Today the Ventura Overhead reef feels the incredible swell and breaks at least thirty feet, with bigger sneaker sets every thirty minutes.   The wave is huge and incredible and breaks in a perfect peak, enabling a surfer to go right or left, their choice.  A slight offshore that will turn onshore in Ventura around noon, together with the rising sun makes the scene supernatural, surreal and heavenly.   Huge waves rear up and break, top to bottom, and the ocean churns and white-water streams all the way to the beach.    The two young surfers sit in the car, time the sets and don’t speak as is the level of excitement grows and explodes.

Do you want to go out asks Malaga.

I will if you go out firsts.   I don’t want to sit in shark land all alone almost one-half mile out at sea, says the Wracks.

It is huge says Malaga, and there arises a channel to take us out to the peak, but no one else is here to brave it.  It is you and me.

I will go if you do, says the Wracks.  It is your decision. 

Malaga sits and looks and lights another cigarette.  It is huge says he, I don’t know If I have the right equipment, I only have a seven-foot six-inch gun and it might not be enough.  

The waves churn and a huge set rises out of depths, one half mile out to sea, pitches and breaks top to bottom then flattens out in the channel.  It probably will never be this big ever again. 

I have made my decision says Malaga, it is too big, I don’t have the right equipment, and we will be the only ones out.   It is a hair out, says Malaga, I can’t believe I am haired out.

I am scared too says the Wracks; you made a good decision.

The car starts up and the two rocket back to civilization, and the van roars flat out at sixty-five miles per hour down the Highway one.

Let’s surf the Bu says the Wracks, the winter Bu is perfect.  

No, I have decided to go to a luncheon at Beverly Hills Hotel with my family.  We missed our window. 

Goodbye says the Wracks as he unloads his yellow pin from the back of the van. Have a good day and as Malaga drives away, he goes to the corner of Mellow Mans land and Bacon and Santa Inez Lane and watches the ocean and huge lines are visible ten miles away and the wind turns westerly and the ocean decivilizes into a texture of afternoon wind.   He would not surf the day after; he didn’t have a ride. 

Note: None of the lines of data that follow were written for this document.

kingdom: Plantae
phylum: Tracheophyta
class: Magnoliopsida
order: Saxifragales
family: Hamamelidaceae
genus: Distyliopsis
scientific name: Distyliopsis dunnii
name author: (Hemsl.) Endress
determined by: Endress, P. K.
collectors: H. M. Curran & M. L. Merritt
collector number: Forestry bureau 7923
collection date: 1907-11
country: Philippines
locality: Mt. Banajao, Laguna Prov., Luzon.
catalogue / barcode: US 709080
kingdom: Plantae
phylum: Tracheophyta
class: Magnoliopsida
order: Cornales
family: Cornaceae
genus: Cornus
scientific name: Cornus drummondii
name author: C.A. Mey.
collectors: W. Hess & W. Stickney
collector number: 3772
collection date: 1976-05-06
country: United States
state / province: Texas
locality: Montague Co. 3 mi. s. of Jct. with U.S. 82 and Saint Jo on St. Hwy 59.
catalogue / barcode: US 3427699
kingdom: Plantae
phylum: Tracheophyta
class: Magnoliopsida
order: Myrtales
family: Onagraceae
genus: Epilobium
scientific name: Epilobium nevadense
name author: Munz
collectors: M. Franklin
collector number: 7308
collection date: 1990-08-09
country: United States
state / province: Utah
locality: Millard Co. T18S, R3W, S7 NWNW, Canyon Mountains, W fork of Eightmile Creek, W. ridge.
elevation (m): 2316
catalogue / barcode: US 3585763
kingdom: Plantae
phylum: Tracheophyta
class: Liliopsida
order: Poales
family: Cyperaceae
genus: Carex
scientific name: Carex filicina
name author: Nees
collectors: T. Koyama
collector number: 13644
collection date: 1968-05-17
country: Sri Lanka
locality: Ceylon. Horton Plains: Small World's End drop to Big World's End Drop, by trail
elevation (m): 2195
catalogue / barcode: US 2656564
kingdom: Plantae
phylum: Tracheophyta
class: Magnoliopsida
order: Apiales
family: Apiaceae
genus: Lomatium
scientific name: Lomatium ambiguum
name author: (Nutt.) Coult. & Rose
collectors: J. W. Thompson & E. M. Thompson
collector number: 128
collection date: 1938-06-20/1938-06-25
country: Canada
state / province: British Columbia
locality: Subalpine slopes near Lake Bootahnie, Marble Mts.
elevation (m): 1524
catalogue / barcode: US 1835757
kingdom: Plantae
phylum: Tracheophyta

It has been a long time and the Wracks doesn’t surf anymore.  No time, no opportunity, no money and age.   The Ventura Overhead exists when the swell is extremely big and it breaks perfectly.   Now, the boys have leashes and jet skis and radio communication to the Coast guard.  They have it made, all they need is a really big swell and the right equipment in the twenty-first century.   The Wracks is here and he believes and this is Gods country and the waves will break forever.